TEXT SHOWN:
▬▬▬

Modular Language Legos: Many pre-trained models for specific tasks like negation detection, clause extraction or constituency parsing are now just simple spaCy pipeline modules. SciSpacy and BioStanza integrate nicely with spaCy, which by itself has one of the best developer experiences of any open source tool.

My half-baked sketch: NLP pipelines are increasingly composable. Integrating high level text processing modules is often only a few lines of code

Patterns: Finding Rules without Linguists

In practice, natural language applications are still largely built with hand-coded rules, heuristics and pattern matching algorithms and not some end-to-end neural network. That's because that is still the best bet for getting high-precision, interpretable, debuggable results.

A rule based system works mostly off of surface forms. A pattern, like in the image below, can catch one surface form of an idea.

But, as it turns out, there's thousand, often tens of thousands of surface forms that can correspond to an idea. That's why rule-based systems are said to be low on recall, or quantity of results.

On the other hand, a trained model can learn a fuzzy notion of similarity, a distributional semantic. In its high-dimensional distributional space, sentences can happen to be close together for arbitrary reasons, which leads to noisy results.

That's why it's still important to build reliable linguistic patterns, most often based on constituency, dependency, keywords or simple phrase matching.

Still, I predict that neural networks can do that job as well in about three years, at least for relation extraction.

But until then, an approach I like is Spike. Scientists can use it as an advanced search tool, but there's another use:  quickly, iteratively finding new syntax-informed query patterns for relation extraction.

A search system with full corpus fast trial and error like Spike was not possible until a recent 150.000x improvement in syntax-based graph traversal. 150.000 times...

Example of the Spike Query Language

With that interface, we can find patterns with much less linguistic finesse: just type a query, get a quick view of what it returns, correct for edge cases and filter out bad hits. Rinse and repeat.

Then combine syntax based search with neural search and query-by-example and have the best of both worlds.

Besides having a sanity check for syntax patterns, I feel query-by-example is an idea we should port to consumer knowledge tools. We could also use query-by-inverted-example to find contradicting sentences in a corpus for example.

Caveat: All these dependency (syntax) based strategies and many of rule based algorithms work downstream from dependency parsing (labels in the syntax tree), which is not as reliable as you might hope***.

This includes efforts to feed syntax trees into neural networks (1, 2) and hierarchical clustering and annotating dependency paths into themes****.

If the dependency parsing is inaccurate, then things fall through the cracks.

Data: Bootstrapping Small but Good-Enough Datasets

Besides out-of-box, extensible annotation tooling like prodi.gy, there is under-the-radar ideas like Question-Answering Semantic Role Labeling [QA-SRL] that can improve crowdsourcing for complex annotation tasks.

You can think of QA-SRL as a language model decomposing a hard annotation task into many simple questions.


This means you can increasingly hire layman annotators, ie. your unemployed extended family, and cut cost of labeled data by 5-10 times compared to expert annotators:

Exploiting the open nature of the QA-SRL schema, our nonexpert annotators produce rich argument sets with many valuable implicit arguments.

▬▬▬

Swap "heuristics" for "rules of thumb" in the text on NLP pipelines, beginning at the words "Patterns: Finding Rules" and stopping after "of an idea.". Use only the text on NLP pipelines when responding.

(Data visualization images)
▬▬▬

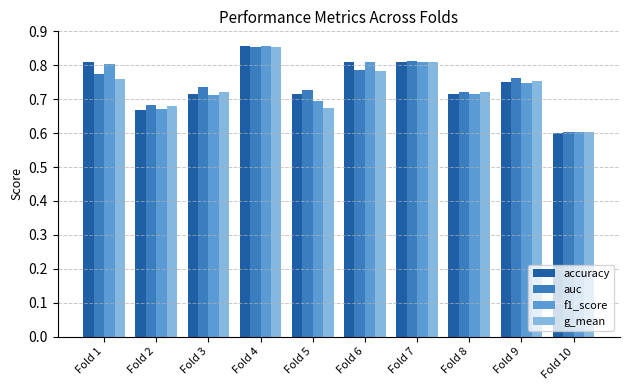

At how many categories does at least one series exceed 0?

10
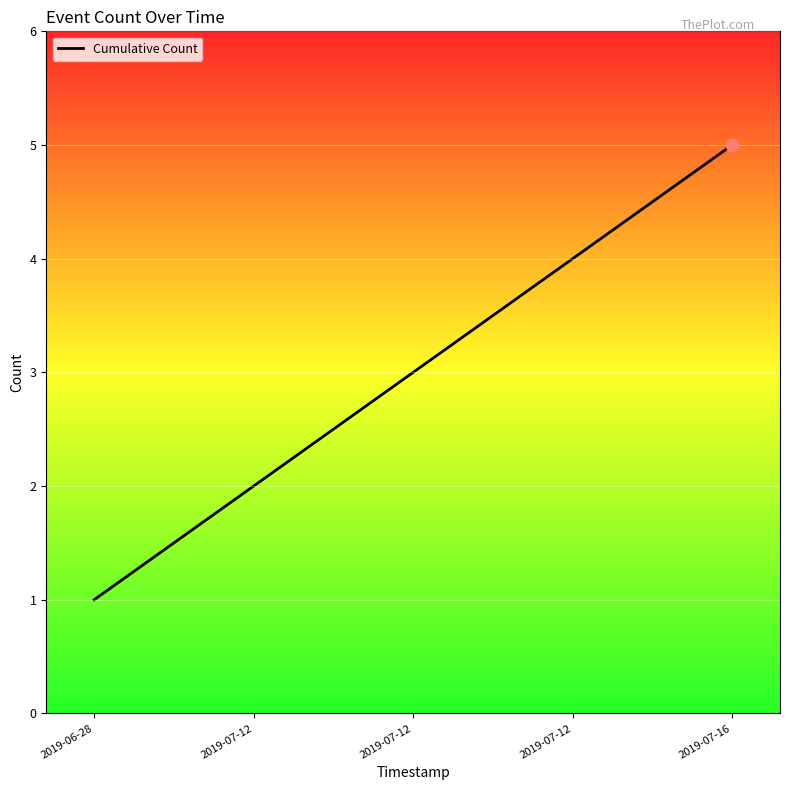

What is the ratio of the value at 2019-07-12 to the value at 2019-07-16?

0.8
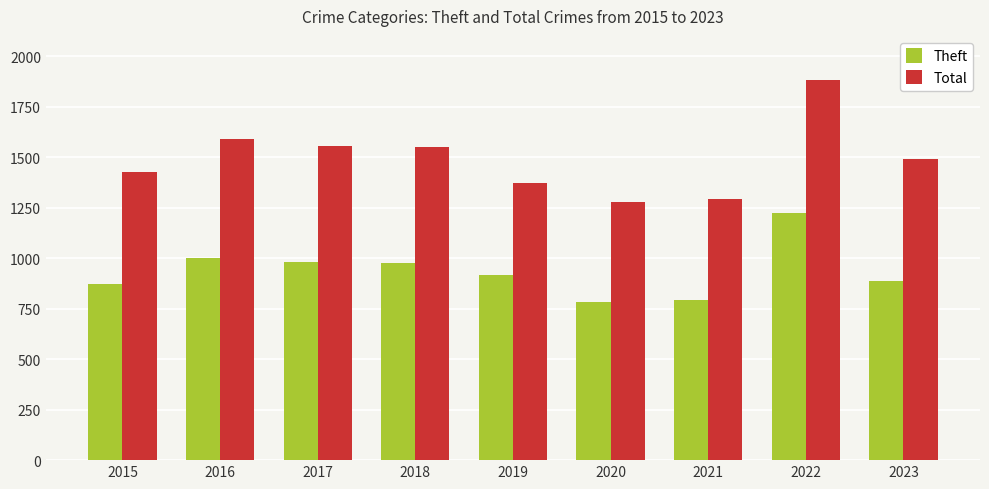

The Total series shows 1880 at 2022. True or false?

True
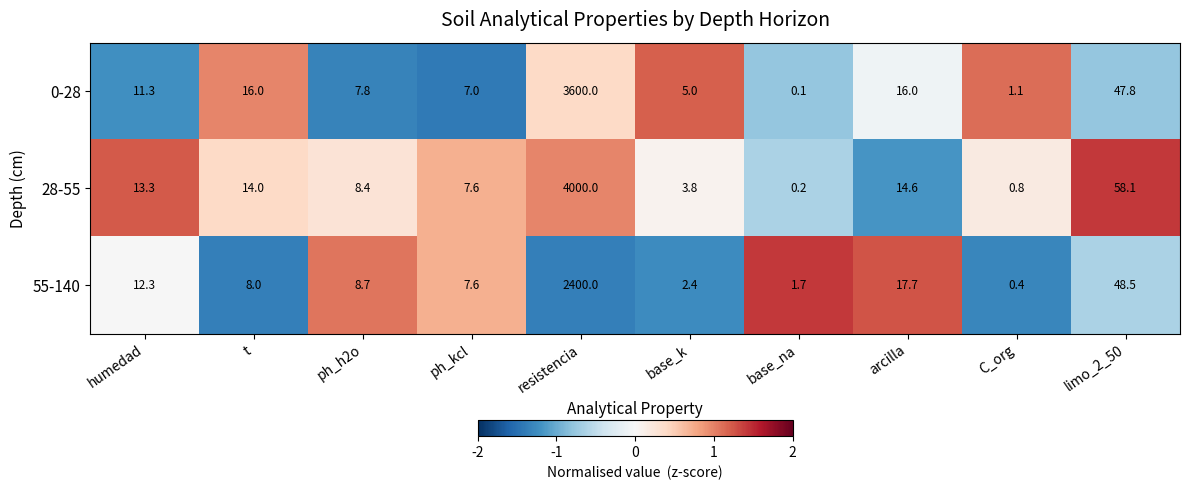

What is the smallest value displayed?

0.1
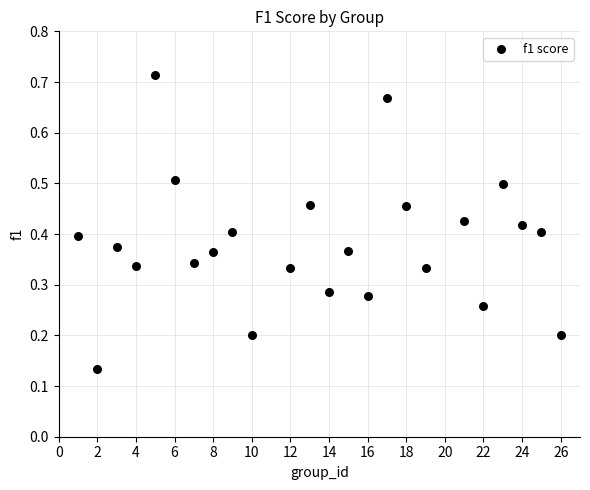

What is the range of Y values (max minus min)?

0.6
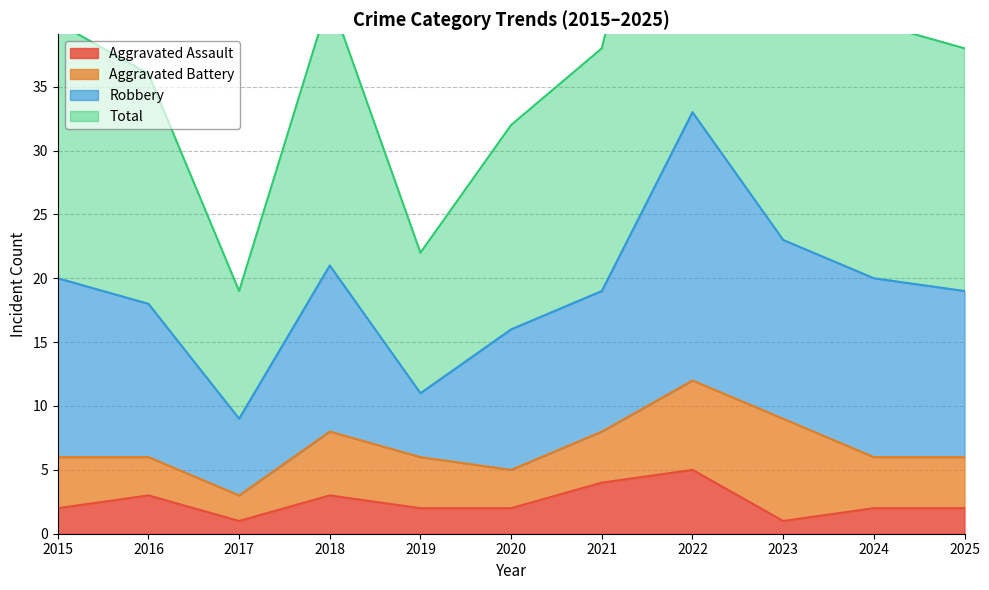

Is it true that Total equals 29 at 2022?

False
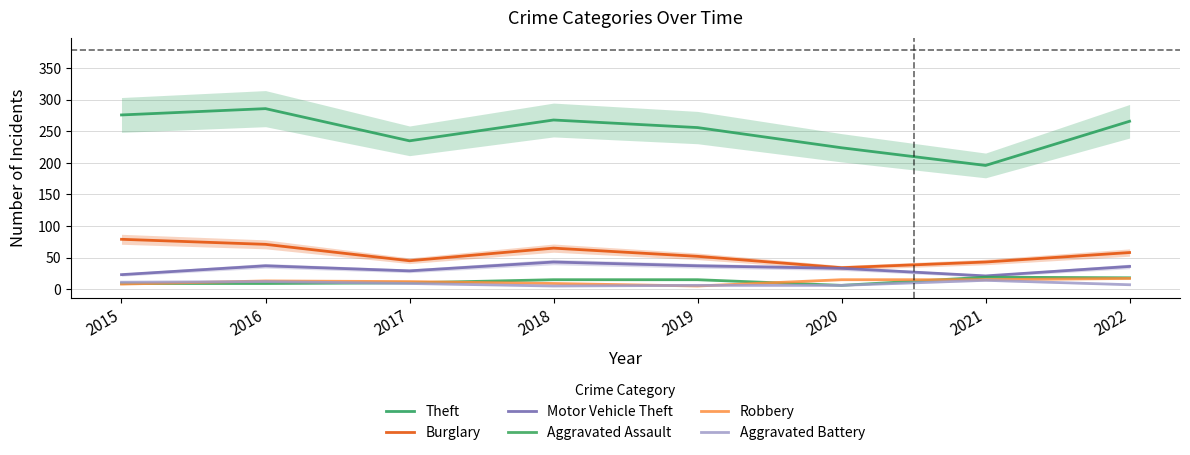

What is the minimum value shown in the chart?

5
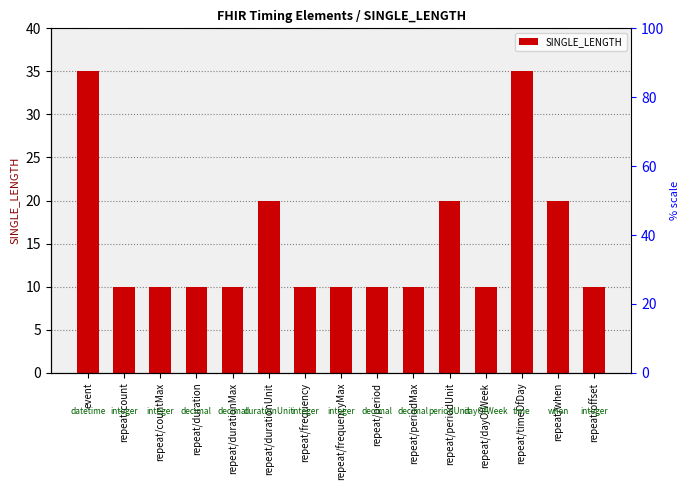

What is the change in value from repeat/periodUnit to repeat/offset?

-10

▬▬▬

COMPLETED EXERCISE:
Patterns: Finding Rules without Linguists

In practice, natural language applications are still largely built with hand-coded rules, rules of thumb and pattern matching algorithms and not some end-to-end neural network. That's because that is still the best bet for getting high-precision, interpretable, debuggable results.

A rule based system works mostly off of surface forms. A pattern, like in the image below, can catch one surface form of an idea.